- **WHAT THE TASK REQUIRES**
How do the records below read from their first line through the line containing "Figure 1. Geographical"? Write those lines out exactly.

Dataset entries:
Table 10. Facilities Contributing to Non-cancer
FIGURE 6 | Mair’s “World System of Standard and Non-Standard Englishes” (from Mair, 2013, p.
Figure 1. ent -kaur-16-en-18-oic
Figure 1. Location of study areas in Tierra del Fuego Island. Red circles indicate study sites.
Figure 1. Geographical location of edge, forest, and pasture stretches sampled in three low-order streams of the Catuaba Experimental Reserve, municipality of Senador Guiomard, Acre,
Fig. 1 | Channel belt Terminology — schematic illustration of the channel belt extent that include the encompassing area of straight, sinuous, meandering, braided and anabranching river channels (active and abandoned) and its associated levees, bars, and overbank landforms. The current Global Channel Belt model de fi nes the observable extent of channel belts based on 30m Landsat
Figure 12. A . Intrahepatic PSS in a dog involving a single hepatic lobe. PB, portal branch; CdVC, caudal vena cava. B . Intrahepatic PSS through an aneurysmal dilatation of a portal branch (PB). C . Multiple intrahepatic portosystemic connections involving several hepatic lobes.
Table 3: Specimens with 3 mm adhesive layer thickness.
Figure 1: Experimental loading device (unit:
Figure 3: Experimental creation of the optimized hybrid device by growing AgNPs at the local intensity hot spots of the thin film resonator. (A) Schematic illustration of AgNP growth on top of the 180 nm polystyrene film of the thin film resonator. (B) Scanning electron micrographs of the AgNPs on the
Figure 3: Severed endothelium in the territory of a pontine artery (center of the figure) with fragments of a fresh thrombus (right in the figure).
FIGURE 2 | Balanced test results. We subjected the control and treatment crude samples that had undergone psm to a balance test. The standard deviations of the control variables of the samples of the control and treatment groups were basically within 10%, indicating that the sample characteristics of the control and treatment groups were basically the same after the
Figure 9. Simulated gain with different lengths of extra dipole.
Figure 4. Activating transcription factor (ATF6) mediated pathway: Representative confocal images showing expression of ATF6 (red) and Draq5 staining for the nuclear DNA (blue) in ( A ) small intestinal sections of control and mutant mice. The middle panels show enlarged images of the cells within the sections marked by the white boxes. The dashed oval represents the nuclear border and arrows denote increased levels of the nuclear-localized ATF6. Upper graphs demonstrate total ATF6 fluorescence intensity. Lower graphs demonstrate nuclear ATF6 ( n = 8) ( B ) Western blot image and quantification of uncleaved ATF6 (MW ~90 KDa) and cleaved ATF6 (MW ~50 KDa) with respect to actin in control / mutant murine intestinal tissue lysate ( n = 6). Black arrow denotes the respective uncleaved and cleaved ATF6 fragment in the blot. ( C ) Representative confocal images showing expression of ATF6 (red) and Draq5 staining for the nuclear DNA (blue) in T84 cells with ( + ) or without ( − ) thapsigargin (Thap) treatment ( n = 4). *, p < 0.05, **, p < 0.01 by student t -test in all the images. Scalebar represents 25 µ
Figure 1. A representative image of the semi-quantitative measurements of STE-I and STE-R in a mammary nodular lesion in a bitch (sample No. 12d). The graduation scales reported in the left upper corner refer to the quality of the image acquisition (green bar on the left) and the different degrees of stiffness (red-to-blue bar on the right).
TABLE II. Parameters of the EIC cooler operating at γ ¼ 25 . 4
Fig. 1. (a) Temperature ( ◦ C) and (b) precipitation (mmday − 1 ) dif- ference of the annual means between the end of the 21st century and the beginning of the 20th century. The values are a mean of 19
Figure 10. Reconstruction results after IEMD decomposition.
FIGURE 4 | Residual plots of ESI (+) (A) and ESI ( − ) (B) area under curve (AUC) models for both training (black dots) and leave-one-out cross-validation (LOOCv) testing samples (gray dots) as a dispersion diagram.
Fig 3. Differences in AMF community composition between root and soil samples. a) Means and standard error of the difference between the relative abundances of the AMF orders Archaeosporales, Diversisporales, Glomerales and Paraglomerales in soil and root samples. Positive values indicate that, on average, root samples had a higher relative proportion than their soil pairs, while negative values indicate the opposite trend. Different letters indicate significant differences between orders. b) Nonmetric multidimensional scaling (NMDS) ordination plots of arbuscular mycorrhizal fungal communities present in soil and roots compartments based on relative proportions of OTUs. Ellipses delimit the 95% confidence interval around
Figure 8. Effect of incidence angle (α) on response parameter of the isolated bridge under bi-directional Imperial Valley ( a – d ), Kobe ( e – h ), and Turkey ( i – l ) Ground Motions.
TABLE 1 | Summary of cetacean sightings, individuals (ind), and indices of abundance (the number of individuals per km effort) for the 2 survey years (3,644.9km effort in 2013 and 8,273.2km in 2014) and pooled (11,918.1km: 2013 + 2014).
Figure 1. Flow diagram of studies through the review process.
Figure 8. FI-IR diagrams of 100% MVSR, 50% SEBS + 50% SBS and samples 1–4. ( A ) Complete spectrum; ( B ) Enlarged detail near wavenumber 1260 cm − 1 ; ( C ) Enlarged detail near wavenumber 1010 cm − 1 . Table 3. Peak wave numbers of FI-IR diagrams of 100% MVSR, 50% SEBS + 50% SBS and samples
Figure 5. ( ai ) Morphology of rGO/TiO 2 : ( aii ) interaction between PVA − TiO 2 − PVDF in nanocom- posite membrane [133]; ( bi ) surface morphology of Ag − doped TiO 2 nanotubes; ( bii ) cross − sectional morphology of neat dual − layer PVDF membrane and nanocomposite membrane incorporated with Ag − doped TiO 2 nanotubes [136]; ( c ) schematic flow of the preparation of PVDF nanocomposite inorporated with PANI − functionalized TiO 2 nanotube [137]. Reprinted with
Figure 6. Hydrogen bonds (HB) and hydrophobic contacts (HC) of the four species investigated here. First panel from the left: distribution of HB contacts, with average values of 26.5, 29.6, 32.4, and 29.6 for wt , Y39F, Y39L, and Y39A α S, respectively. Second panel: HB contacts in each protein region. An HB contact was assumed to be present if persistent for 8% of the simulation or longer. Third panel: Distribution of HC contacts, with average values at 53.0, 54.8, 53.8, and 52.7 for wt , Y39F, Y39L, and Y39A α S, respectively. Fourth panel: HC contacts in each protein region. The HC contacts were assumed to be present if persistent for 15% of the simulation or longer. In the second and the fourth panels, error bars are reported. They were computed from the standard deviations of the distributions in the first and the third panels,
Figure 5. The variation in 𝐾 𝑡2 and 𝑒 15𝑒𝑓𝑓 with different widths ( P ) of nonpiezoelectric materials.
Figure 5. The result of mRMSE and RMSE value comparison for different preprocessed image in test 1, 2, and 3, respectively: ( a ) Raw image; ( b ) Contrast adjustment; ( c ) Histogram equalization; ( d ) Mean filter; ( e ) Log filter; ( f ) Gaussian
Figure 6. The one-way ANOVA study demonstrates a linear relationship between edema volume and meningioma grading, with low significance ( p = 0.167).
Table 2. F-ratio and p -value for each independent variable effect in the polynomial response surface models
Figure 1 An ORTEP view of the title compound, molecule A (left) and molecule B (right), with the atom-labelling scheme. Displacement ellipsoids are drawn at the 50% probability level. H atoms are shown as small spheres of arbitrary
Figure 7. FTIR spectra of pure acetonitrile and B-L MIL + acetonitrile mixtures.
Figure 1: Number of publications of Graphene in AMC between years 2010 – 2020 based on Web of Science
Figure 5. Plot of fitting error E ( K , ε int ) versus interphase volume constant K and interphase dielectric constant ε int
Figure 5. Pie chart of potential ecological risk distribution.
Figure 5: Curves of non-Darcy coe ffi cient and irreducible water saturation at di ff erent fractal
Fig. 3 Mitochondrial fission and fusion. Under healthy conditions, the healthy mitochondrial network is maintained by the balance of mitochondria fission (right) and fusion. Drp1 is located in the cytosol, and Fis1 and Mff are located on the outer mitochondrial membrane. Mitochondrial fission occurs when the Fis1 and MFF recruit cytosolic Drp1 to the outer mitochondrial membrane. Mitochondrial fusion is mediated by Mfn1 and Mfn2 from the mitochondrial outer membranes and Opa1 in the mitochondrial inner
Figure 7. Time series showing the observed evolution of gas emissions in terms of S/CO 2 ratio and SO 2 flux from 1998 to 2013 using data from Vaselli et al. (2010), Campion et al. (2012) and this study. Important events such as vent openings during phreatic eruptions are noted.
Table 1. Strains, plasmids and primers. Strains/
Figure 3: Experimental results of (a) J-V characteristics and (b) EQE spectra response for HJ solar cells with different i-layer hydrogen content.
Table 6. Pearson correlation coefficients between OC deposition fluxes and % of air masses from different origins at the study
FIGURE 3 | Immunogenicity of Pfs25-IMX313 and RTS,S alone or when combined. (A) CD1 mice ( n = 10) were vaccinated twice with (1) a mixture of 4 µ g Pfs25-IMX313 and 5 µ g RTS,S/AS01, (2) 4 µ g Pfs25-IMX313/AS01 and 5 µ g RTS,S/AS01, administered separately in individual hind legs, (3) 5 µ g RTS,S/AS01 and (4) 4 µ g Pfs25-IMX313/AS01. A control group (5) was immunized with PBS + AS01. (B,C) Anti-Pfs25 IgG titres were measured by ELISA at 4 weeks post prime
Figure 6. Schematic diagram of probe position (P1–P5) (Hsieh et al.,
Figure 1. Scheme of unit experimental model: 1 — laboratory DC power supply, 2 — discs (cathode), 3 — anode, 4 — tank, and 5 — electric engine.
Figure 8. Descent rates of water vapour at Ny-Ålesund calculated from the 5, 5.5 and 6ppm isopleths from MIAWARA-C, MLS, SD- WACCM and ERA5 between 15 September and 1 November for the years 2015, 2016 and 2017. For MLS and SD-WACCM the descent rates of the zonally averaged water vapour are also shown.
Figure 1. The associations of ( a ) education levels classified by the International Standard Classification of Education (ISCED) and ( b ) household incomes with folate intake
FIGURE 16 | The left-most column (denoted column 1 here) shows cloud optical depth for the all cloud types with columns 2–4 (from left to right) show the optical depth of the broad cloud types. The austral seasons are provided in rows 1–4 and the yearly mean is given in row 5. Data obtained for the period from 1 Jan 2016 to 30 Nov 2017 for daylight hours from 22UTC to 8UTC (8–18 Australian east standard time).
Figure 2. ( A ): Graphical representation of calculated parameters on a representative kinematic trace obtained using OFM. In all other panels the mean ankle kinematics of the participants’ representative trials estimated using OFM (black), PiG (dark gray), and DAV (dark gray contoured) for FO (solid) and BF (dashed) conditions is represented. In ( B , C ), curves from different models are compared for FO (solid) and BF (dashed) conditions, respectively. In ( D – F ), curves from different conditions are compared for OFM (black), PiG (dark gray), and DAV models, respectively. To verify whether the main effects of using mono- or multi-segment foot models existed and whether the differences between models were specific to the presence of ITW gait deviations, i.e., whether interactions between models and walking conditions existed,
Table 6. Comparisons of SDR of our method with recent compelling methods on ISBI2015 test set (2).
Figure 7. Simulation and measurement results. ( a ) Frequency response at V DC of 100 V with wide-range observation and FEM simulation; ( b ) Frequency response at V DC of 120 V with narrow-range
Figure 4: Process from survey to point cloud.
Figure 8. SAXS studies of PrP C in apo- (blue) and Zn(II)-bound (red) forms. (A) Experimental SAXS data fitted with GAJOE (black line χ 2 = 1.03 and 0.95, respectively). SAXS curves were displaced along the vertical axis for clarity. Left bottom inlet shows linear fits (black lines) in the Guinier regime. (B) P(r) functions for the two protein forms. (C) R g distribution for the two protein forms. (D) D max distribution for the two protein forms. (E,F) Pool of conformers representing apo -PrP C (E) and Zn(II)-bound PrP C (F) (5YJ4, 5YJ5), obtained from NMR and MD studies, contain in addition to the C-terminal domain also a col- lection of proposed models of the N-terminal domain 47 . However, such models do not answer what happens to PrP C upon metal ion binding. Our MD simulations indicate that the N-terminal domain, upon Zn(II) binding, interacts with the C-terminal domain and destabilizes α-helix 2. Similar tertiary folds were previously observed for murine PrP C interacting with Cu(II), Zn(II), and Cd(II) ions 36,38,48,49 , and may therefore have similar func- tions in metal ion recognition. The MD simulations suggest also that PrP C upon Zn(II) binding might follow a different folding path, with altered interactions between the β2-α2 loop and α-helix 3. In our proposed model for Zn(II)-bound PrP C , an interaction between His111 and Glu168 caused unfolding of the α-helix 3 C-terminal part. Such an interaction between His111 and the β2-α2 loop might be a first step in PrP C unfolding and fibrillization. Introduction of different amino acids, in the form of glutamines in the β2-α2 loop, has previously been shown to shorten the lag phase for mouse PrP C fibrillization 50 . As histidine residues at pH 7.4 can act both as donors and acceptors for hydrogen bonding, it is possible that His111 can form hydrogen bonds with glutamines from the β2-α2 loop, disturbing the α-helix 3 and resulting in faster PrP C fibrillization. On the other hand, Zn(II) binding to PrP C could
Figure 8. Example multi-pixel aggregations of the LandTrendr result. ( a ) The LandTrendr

- **ANSWER TO THE PROBLEM**
Table 10. Facilities Contributing to Non-cancer
FIGURE 6 | Mair’s “World System of Standard and Non-Standard Englishes” (from Mair, 2013, p.
Figure 1. ent -kaur-16-en-18-oic
Figure 1. Location of study areas in Tierra del Fuego Island. Red circles indicate study sites.
Figure 1. Geographical location of edge, forest, and pasture stretches sampled in three low-order streams of the Catuaba Experimental Reserve, municipality of Senador Guiomard, Acre,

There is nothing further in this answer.